Official At Freedom Fund Banquet Says Racial Considerations Would Be Factor For How Much Help Afforded - NEW YORK (CBS)
Last Tuesday, the NAACP passed a resolution condemning racism in the Tea Party movement. The organization's delegates called on Tea Party leaders to "repudiate those in their ranks who use racist language in their signs and speeches."
Tea Party members and supporters saw the resolution as a condemnation of the group itself, which calls for fiscal responsibility, restrictions on governmental power, and backs political candidates who claim the same.
The NAACP's action caught the attention of Andrew Breitbart of BigGovernment.com, who said the controversy was "absolutely manufactured for political gain," in a summer "in which the economy is the number one issue affecting blacks and whites in this country. This country can ill afford the schism of race to be exploited the way [he is] based upon the false premise of the Tea Party being racist."
He also claimed to possess recorded evidence of racism from the NAACP.
On Monday, Breitbart posted a video of a speech by Shirley Sherrod, USDA Rural Development Georgia State Director, delivered at the NAACP's 20th Annual Freedom Fund Banquet.
The video shows Sherrod speaking of racial considerations being a factor for how much help she would give.
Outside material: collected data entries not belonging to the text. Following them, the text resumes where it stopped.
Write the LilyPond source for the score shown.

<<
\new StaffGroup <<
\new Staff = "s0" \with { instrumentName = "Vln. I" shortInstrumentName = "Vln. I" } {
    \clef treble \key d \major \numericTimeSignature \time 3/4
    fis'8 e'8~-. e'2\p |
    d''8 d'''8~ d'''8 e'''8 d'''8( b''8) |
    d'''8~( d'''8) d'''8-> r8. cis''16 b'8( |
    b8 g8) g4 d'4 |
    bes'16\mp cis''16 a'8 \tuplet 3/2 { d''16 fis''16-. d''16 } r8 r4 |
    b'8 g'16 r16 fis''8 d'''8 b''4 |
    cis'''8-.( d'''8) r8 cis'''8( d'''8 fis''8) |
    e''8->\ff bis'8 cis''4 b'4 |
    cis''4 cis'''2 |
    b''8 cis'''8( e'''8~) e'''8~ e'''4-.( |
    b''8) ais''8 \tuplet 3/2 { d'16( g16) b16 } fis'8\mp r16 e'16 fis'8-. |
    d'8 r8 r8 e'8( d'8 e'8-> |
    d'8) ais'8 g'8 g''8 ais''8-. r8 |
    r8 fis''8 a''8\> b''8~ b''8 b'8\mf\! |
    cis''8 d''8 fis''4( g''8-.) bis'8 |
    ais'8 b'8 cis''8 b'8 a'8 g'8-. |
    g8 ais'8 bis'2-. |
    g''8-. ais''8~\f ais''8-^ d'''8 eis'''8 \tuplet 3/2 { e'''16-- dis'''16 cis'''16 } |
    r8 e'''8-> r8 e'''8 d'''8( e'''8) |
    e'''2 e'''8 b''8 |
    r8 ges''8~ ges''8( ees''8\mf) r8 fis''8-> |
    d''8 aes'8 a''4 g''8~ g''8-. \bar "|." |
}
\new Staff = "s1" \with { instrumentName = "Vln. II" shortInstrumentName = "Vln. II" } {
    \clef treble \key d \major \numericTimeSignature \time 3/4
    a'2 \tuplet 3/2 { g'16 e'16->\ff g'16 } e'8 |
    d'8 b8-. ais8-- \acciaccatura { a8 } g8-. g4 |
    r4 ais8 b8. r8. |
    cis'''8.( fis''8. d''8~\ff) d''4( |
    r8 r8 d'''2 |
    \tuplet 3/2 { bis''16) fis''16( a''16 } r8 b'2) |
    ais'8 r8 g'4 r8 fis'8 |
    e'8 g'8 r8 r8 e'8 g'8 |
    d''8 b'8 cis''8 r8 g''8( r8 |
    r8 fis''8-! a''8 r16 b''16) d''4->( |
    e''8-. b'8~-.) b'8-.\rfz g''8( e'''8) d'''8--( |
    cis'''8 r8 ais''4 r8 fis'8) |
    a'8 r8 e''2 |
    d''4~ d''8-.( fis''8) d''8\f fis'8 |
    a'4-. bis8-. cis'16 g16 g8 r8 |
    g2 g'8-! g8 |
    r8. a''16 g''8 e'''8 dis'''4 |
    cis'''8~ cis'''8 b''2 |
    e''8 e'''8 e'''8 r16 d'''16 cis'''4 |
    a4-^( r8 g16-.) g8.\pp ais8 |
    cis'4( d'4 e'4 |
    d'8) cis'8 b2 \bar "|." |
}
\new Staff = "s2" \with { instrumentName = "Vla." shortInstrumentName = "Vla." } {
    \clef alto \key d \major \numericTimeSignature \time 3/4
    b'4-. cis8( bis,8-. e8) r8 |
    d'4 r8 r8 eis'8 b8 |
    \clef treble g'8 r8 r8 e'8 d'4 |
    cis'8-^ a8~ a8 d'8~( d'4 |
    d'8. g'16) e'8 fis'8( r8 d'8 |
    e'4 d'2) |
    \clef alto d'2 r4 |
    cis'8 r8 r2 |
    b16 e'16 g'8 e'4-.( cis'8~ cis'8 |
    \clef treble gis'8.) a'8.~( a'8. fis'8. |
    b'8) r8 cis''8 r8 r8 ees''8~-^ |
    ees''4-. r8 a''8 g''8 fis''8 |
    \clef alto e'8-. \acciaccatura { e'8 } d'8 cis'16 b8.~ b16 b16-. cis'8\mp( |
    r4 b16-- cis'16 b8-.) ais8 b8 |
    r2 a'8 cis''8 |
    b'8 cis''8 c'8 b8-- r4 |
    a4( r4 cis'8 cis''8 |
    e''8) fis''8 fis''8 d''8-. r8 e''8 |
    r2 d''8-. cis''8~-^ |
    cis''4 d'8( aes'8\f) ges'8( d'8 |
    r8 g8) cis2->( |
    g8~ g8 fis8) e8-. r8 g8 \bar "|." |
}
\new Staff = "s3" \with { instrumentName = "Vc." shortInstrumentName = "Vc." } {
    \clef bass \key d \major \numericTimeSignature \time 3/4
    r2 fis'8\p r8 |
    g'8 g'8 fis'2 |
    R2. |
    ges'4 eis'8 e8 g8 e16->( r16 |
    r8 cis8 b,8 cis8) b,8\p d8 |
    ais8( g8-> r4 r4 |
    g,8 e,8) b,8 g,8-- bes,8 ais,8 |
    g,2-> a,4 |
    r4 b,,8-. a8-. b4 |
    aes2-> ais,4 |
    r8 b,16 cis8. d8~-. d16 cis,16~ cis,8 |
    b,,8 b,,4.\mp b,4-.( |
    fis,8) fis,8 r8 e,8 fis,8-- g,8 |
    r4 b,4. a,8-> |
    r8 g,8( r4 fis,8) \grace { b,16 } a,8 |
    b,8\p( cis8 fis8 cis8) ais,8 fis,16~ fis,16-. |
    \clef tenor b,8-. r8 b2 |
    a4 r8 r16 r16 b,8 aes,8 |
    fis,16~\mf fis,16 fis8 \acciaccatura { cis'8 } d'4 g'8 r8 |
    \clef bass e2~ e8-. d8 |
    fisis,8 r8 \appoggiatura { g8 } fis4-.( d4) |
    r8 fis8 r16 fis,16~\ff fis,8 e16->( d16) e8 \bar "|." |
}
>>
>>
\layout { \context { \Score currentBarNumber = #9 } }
"The first time I was faced with having to help a white farmer save his farm, he took a long time talking but he was trying to show me he was superior to me. I know what he was doing, but he had come to me for help. What he didn't know while he was taking all that time trying to show me he was superior to me was, I was trying to decide just how much help I was going to give him," Sherrod said.
"I was struggling with the fact that so many black people had lost their farmland, and here I was faced with having to help a white person save their land. So I didn't give him the full force of what I could do. I did enough," Sherrod said. "So that when he, I assumed the Department of Agriculture had sent him to me, either that or the Georgia Department of Agriculture, and he needed to go back and report that I did try to help him."
In the video, Sherrod also spoke of referring the white farmer to a white lawyer, thinking the latter would be more sympathetic because of race. "So I took him to a white lawyer that had attended some of training that we had provided because Chapter 12 bankruptcy had just been enacted for the family farm. So I figured if I take him to one of them, that his own kind would take care of him."
The NAACP had no immediate response Monday afternoon.